WATCH | Detective says review of 1973 homicide could face challenges:
For one thing, officers’ notes from so long ago could be missing or destroyed, since “back in those days, officers just took their notebooks home when they retired or threw them out,” Mikolajewski said.
And if police did have any physical evidence related to the case, those exhibits could be gone too — which he said came up as an issue during the review of the investigation into Stoppel’s death and is “consistent with an awful lot of cold cases.”
“If you have missing exhibits, missing notes, and all these other issues, it becomes a confession case, which means that you have to get a confession so compelling that a judge will have to convict. Likelihood of that is pretty slim,” said Mikolajewski, adding that given how much time has passed, there’s a good chance whoever killed Chan is dead.
But if Winnipeg police are the ones that did the initial investigation, which a judge recently said was “infected” with systemic racism, should they be the ones to give the case a second look?
Lawyer James Lockyer, right, stands with Allan Woodhouse and Brian Anderson outside the Winnipeg Law Courts on July 18, 2023, after the two men were exonerated in the 1973 killing of Ting Fong Chan. (Brittany Hobson/The Canadian Press)
According to lawyer Lockyer and retired detective Mikolajewski, the answer is no — to avoid the possibility, or even perception, of any interference or bias.
“I would worry that they could come back with … ‘We have no reason to believe that our original investigation did not produce the real killers,'” Lockyer said, adding that sometime after Milgaard and Morin’s wrongful convictions, those cases were handed over to different policing agencies.
“Maybe I’m being unfair and cynical to the Winnipeg Police Service. But let’s avoid that possibility altogether and have someone else do it independently of them.”

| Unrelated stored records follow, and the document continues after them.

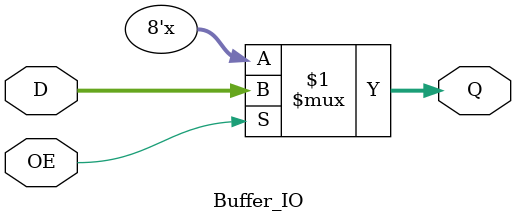
<source format=sv>
	module separate_regs_out
(
	input logic	sel_0,
	input logic	sel_1,
	input logic	sel_2,
	input logic	sel_3,
	input logic	sel_4,
	input logic	sel_5,
	input logic	sel_6,
	input logic	sel_7,
	input logic	sel_8,
	input logic	sel_9,
	input logic	sel_10,
	input logic	sel_11,
	input logic	sel_12,
	input logic	sel_13,
	input logic	sel_14,
	input logic	sel_15,
	
	input logic	dir_5_1,
	input logic	dir_5_2,
	input logic	dir_6_1,
	input logic	dir_6_2,
	input logic	dir_7_1,
	input logic	dir_7_2,
	input logic	dir_8_1,
	input logic	dir_8_2,
	input logic	dir_9_1,
	input logic	dir_9_2,
	input logic	dir_10_1,
	input logic	dir_10_2,
	input logic	dir_11_1,
	input logic	dir_11_2,
	input logic	dir_12_1,
	input logic	dir_12_2,
	
	input logic	CLR,

	input logic		[7:0]  data_in,

	output logic	[7:0]  data_out_from_buf_0,
	output logic	[7:0]  data_out_from_buf_1,
	output logic	[7:0]  data_out_from_buf_2,
	output logic	[7:0]  data_out_from_buf_3,
	output logic	[7:0]  data_out_from_buf_4,
	output logic	[7:0]  data_out_from_buf_5,
	output logic	[7:0]  data_out_from_buf_6,
	output logic	[7:0]  data_out_from_buf_7,
	output logic	[7:0]  data_out_from_buf_8,
	output logic	[7:0]  data_out_from_buf_9,
	output logic	[7:0]  data_out_from_buf_10,
	output logic	[7:0]  data_out_from_buf_11,
	output logic	[7:0]  data_out_from_buf_12,
	output logic	[7:0]  data_out_from_buf_13,
	output logic	[7:0]  data_out_from_buf_14,
	output logic	[7:0]  data_out_from_buf_15
);

logic	[7:0]  data_out_from_reg_0;
logic	[7:0]  data_out_from_reg_1;
logic	[7:0]  data_out_from_reg_2;
logic	[7:0]  data_out_from_reg_3;
logic	[7:0]  data_out_from_reg_4;
logic	[7:0]  data_out_from_reg_5;
logic	[7:0]  data_out_from_reg_6;
logic	[7:0]  data_out_from_reg_7;
logic	[7:0]  data_out_from_reg_8;
logic	[7:0]  data_out_from_reg_9;
logic	[7:0]  data_out_from_reg_10;
logic	[7:0]  data_out_from_reg_11;
logic	[7:0]  data_out_from_reg_12;
logic	[7:0]  data_out_from_reg_13;
logic	[7:0]  data_out_from_reg_14;
logic	[7:0]  data_out_from_reg_15;


Reg_out Reg_out_0(data_in, sel_0, CLR, data_out_from_reg_0);
Reg_out Reg_out_1(data_in, sel_1, CLR, data_out_from_reg_1);
Reg_out Reg_out_2(data_in, sel_2, CLR, data_out_from_reg_2);
Reg_out Reg_out_3(data_in, sel_3, CLR, data_out_from_reg_3);
Reg_out Reg_out_4(data_in, sel_4, CLR, data_out_from_reg_4);
Reg_out Reg_out_5(data_in, sel_5, CLR, data_out_from_reg_5);
Reg_out Reg_out_6(data_in, sel_6, CLR, data_out_from_reg_6);
Reg_out Reg_out_7(data_in, sel_7, CLR, data_out_from_reg_7);
Reg_out Reg_out_8(data_in, sel_8, CLR, data_out_from_reg_8);
Reg_out Reg_out_9(data_in, sel_9, CLR, data_out_from_reg_9);
Reg_out Reg_out_10(data_in, sel_10, CLR, data_out_from_reg_10);
Reg_out Reg_out_11(data_in, sel_11, CLR, data_out_from_reg_11);
Reg_out Reg_out_12(data_in, sel_12, CLR, data_out_from_reg_12);
Reg_out Reg_out_13(data_in, sel_13, CLR, data_out_from_reg_13);
Reg_out Reg_out_14(data_in, sel_14, CLR, data_out_from_reg_14);
Reg_out Reg_out_15(data_in, sel_15, CLR, data_out_from_reg_15);




Buffer_IO Buffer_IO_0(data_out_from_reg_0, dir_5_1, data_out_from_buf_0);
Buffer_IO Buffer_IO_1(data_out_from_reg_1, dir_5_2, data_out_from_buf_1);
Buffer_IO Buffer_IO_2(data_out_from_reg_2, dir_6_1, data_out_from_buf_2);
Buffer_IO Buffer_IO_3(data_out_from_reg_3, dir_6_2, data_out_from_buf_3);
Buffer_IO Buffer_IO_4(data_out_from_reg_4, dir_7_1, data_out_from_buf_4);
Buffer_IO Buffer_IO_5(data_out_from_reg_5, dir_7_2, data_out_from_buf_5);
Buffer_IO Buffer_IO_6(data_out_from_reg_6, dir_8_1, data_out_from_buf_6);
Buffer_IO Buffer_IO_7(data_out_from_reg_7, dir_8_2, data_out_from_buf_7);
Buffer_IO Buffer_IO_8(data_out_from_reg_8, dir_9_1, data_out_from_buf_8);
Buffer_IO Buffer_IO_9(data_out_from_reg_9, dir_9_2, data_out_from_buf_9);
Buffer_IO Buffer_IO_10(data_out_from_reg_10, dir_10_1, data_out_from_buf_10);
Buffer_IO Buffer_IO_11(data_out_from_reg_11, dir_10_2, data_out_from_buf_11);
Buffer_IO Buffer_IO_12(data_out_from_reg_12, dir_11_1, data_out_from_buf_12);
Buffer_IO Buffer_IO_13(data_out_from_reg_12, dir_11_2, data_out_from_buf_13);
Buffer_IO Buffer_IO_14(data_out_from_reg_13, dir_12_1, data_out_from_buf_14);
Buffer_IO Buffer_IO_15(data_out_from_reg_14, dir_12_2, data_out_from_buf_15);

endmodule 





	module Reg_out
(
	input logic	[7:0]  D,
	input logic	CLK,
	input logic	clr,
	output logic	[7:0]  Q
);



always @ (posedge clr or posedge CLK)
begin
	// Reset whenever the reset signal goes up, regardless of the clock
	if (clr)
	begin
		Q <= 0;
	end
	// If not resetting, update the register output on the clock's rising edge
	else
	begin
		Q <= D;
	end
end


endmodule 





	module Buffer_IO
(
	input logic		[7:0]  D,
	input logic		OE,
	output logic	[7:0]  Q
);
assign Q = OE ? D : 8'bZ;
endmodule 




</source>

The Winnipeg Police Service’s spokesperson declined to comment further on whether that review could be done externally, noting an ongoing lawsuit involving the case.
Relief — and closure
So if it’s unlikely DNA will answer the question of who really killed Chan, and there’s a real chance whoever did it is already dead, how much does it matter whether police are able to solve such an old case?
For the men who were wrongfully accused, the answer is a lot.
A teary-eyed Clarence Woodhouse stands outside the courthouse in Winnipeg earlier this month, after being exonerated in the 1973 death of Ting Fong Chan. (Tyson Koschik/CBC)
“There’s nothing Brian Anderson, Allan Woodhouse and Clarence Woodhouse would like more,” said Lockyer.
“Russell Woodhouse is no longer with us, but his sister survives him, and she would like to know too.”
He added that even when a person has been legally exonerated, others may not believe they’re innocent — especially when no other suspect has been identified.
There’s also a societal interest in finding the actual killer, in part because of the chance that person continued committing crimes.
That was the case with Larry Fisher, the person who actually killed Gail Miller.
He “had been committing multiple rapes across Canada … when he should have been in jail, locked up for a murder that the police should have known he committed,” Lockyer said.
Finding the person responsible in a killing is also a critical part of the healing process for the victim’s family, said Karen Wiebe, executive director of the Manitoba Organization for Victim Assistance.
“You want the person that did this to be held accountable. And if somebody else is held accountable, that means the person that did it is walking free,” said Wiebe, whose 20-year-old son, TJ Wiebe, was murdered in 2003. “That’s not what anybody wants.”
Chan’s family were in court last summer when two of the men wrongfully convicted in the killing were acquitted — something Lockyer said he still remembers.
“When Brian Anderson and Allan Woodhouse were exonerated, they were there. I met them. I went up and introduced myself to them,” he said.
“They were very gracious — and they deserve to know who killed [him].”